• TASK TO CARRY OUT:
Lines containing "Ubicación" should be pulled from the material below.
======== EXERCISE INPUT ========
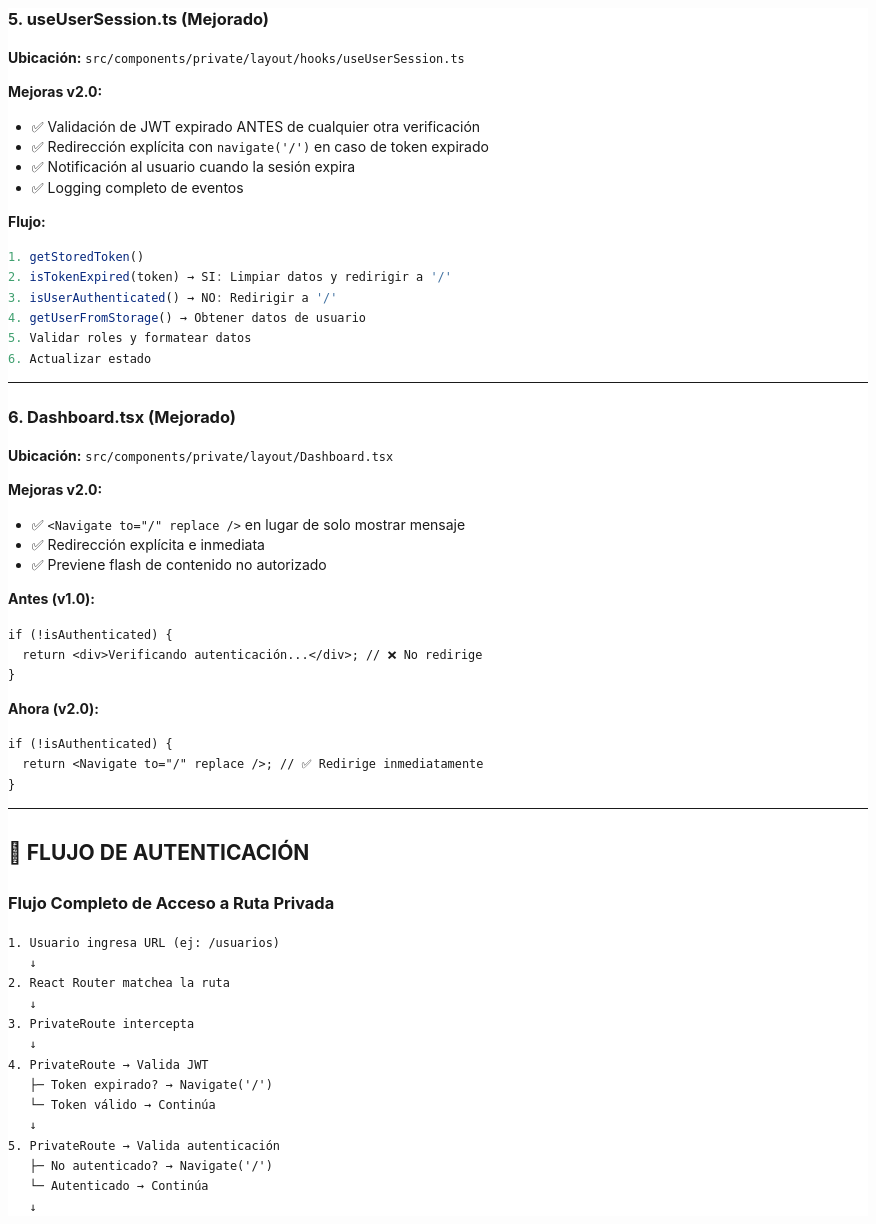 ### **5. useUserSession.ts (Mejorado)**

**Ubicación:** `src/components/private/layout/hooks/useUserSession.ts`

**Mejoras v2.0:**
- ✅ Validación de JWT expirado ANTES de cualquier otra verificación
- ✅ Redirección explícita con `navigate('/')` en caso de token expirado
- ✅ Notificación al usuario cuando la sesión expira
- ✅ Logging completo de eventos

**Flujo:**

```typescript
1. getStoredToken()
2. isTokenExpired(token) → SI: Limpiar datos y redirigir a '/'
3. isUserAuthenticated() → NO: Redirigir a '/'
4. getUserFromStorage() → Obtener datos de usuario
5. Validar roles y formatear datos
6. Actualizar estado
```

---

### **6. Dashboard.tsx (Mejorado)**

**Ubicación:** `src/components/private/layout/Dashboard.tsx`

**Mejoras v2.0:**
- ✅ `<Navigate to="/" replace />` en lugar de solo mostrar mensaje
- ✅ Redirección explícita e inmediata
- ✅ Previene flash de contenido no autorizado

**Antes (v1.0):**

```tsx
if (!isAuthenticated) {
  return <div>Verificando autenticación...</div>; // ❌ No redirige
}
```

**Ahora (v2.0):**

```tsx
if (!isAuthenticated) {
  return <Navigate to="/" replace />; // ✅ Redirige inmediatamente
}
```

---

## 🔐 FLUJO DE AUTENTICACIÓN

### **Flujo Completo de Acceso a Ruta Privada**

```
1. Usuario ingresa URL (ej: /usuarios)
   ↓
2. React Router matchea la ruta
   ↓
3. PrivateRoute intercepta
   ↓
4. PrivateRoute → Valida JWT
   ├─ Token expirado? → Navigate('/')
   └─ Token válido → Continúa
   ↓
5. PrivateRoute → Valida autenticación
   ├─ No autenticado? → Navigate('/')
   └─ Autenticado → Continúa
   ↓
```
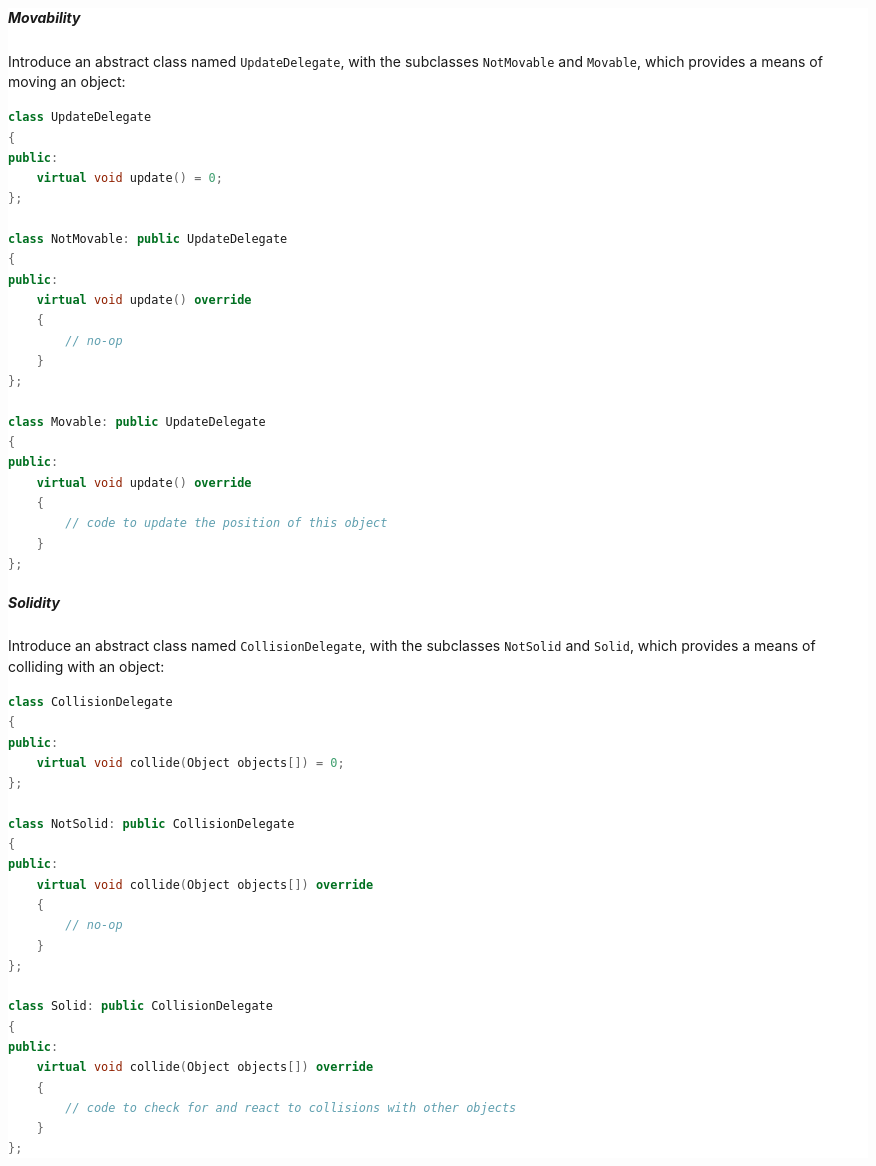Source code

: 

##### Movability 

Introduce an abstract class named `UpdateDelegate`, with the subclasses `NotMovable` and `Movable`, which provides a means of moving an object:

```C++
class UpdateDelegate
{
public:
	virtual void update() = 0;
};

class NotMovable: public UpdateDelegate
{
public:
	virtual void update() override
	{
		// no-op
	}
};

class Movable: public UpdateDelegate
{
public:
	virtual void update() override
	{
		// code to update the position of this object
	}
};

```



##### Solidity 

Introduce an abstract class named `CollisionDelegate`, with the subclasses `NotSolid` and `Solid`, which provides a means of colliding with an object:

```C++
class CollisionDelegate
{
public:
	virtual void collide(Object objects[]) = 0;
};

class NotSolid: public CollisionDelegate
{
public:
	virtual void collide(Object objects[]) override
	{
		// no-op
	}
};

class Solid: public CollisionDelegate
{
public:
	virtual void collide(Object objects[]) override
	{
		// code to check for and react to collisions with other objects
	}
};

```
========
• SOLUTION TO THIS EXERCISE:
**Ubicación:** `src/components/private/layout/hooks/useUserSession.ts`
**Ubicación:** `src/components/private/layout/Dashboard.tsx`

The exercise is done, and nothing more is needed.